Passage provided:
-- start --

Big Isn’t Broken

November 22, 2006

One of the main ideas being expressed in commentary about the Clear Channel sale is that it’s business model of “getting big” is broken. That “consolidation failed”.  

I don’t agree.  

By what standard of measure does one conclude that BIG is broken?  Or consolidation failed?  

The answer being given is that Clear Channel – after becoming the biggest radio company thru acquisition after acquisition failed to deliver per share returns expected by Wall Street, and has thus withdrawn from the public equity market and gone private.  

That’s it?  

Failing to deliver 15% per year share price growth is one thing.  Failing outright its quite another and we shouldn’t get the 2 confused.  Clear Channel is NOT a failed company.  

Had Clear Channel TRULY failed, the company would have been broken up into lots of smaller, much more highly profitable pieces.  It hasn’t.  I’ll address the 450 spin offs in a minute.  

Clear Channel  has changed where it gets it’s expansion money from.  That’s the big story. Clear Channel no longer has to play games to make it’s public stock look like Google.

But it DOES still have to generate MASSIVE returns to the private equity folks.  But they don’t need to manufacture results THIS QUARTER.  They’re on the 3-5 year plan.  

So has BIG really been repudiated?  Has economies of scale really failed?

If you still think so then you’re forced to answer the question being begged –  Would shares in public radio companies in a non-consolidated radio business be returning 15% a year – the Wall Street expectation?  

I don’t think so.  

There’s simply not enough pure business growth happening in radio. It’s a lucrative business with desireable assets – it’s just not growing at the clip public markets want.

So Radio, whether big or small, many or few -is not going to be an attractive public investment in the current market.  

Maybe those people want to say “Wall Street Radio” failed. Fine.

But “Big Radio” has yet to kick the bucket.

So what are we left with.  Clear Channel sells off almost 450 stations. 

On the surface it looks like Clear Channel is going back on the “get big” strategy. 

Consider that those 450 station (over 40% of the total number of stations owned) contributed ONLY about 10% of the company’s revenue.

Let’s be honest here – from a big business owner’s perspective (40% of your assets are contributing only 10% of your revenue) – that’s like working for minimum wage.

-- end --

Extracted information:
-- start --

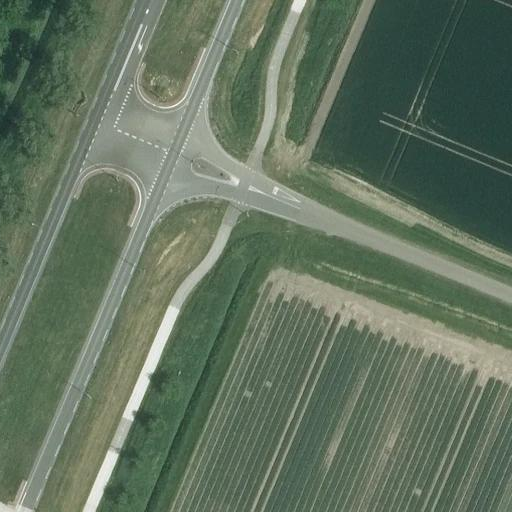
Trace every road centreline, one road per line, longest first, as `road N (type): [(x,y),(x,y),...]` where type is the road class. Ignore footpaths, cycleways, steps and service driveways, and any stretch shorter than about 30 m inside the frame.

-- end --
-- start --

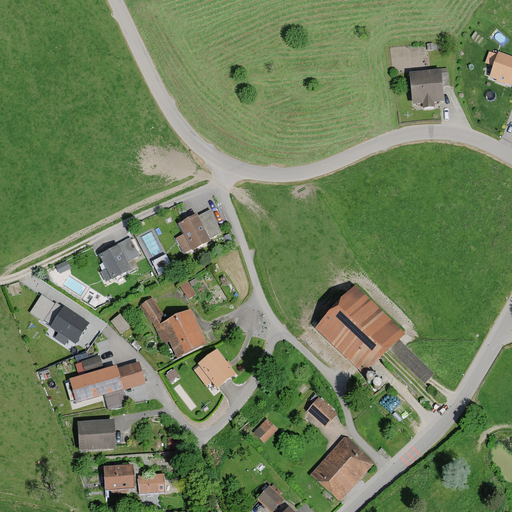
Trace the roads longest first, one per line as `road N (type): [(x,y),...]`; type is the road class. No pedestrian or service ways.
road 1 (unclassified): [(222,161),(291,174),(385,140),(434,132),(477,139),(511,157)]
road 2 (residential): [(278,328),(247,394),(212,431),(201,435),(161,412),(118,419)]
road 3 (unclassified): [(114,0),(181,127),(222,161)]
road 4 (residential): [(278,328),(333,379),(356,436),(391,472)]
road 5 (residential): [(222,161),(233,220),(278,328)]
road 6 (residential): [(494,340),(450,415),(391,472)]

-- end --
-- start --

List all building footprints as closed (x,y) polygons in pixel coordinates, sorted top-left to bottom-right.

-- end --

Set exercise 1: In the commentary on the Clear Channel sale, what share of the company's revenue did the roughly 450 stations being sold contribute?
Set exercise 2: Repeat the part of the Clear Channel commentary that opens with the words containing "So Radio, whether" and closes with "kick the bucket.".
Set exercise 3: Can you restate the paragraph in the Clear Channel commentary that begins "Failing to deliver 15% per year" as one shorter sentence that keeps its main points?
The items come from a source separate from the commentary on the Clear Channel sale.

Exercise answer 1: Only about 10%.

Exercise answer 2:
So Radio, whether big or small, many or few -is not going to be an attractive public investment in the current market.  

Maybe those people want to say “Wall Street Radio” failed. Fine.

But “Big Radio” has yet to kick the bucket.

Exercise answer 3: Missing 15% annual share price growth is different from failing outright, and Clear Channel is not a failed company.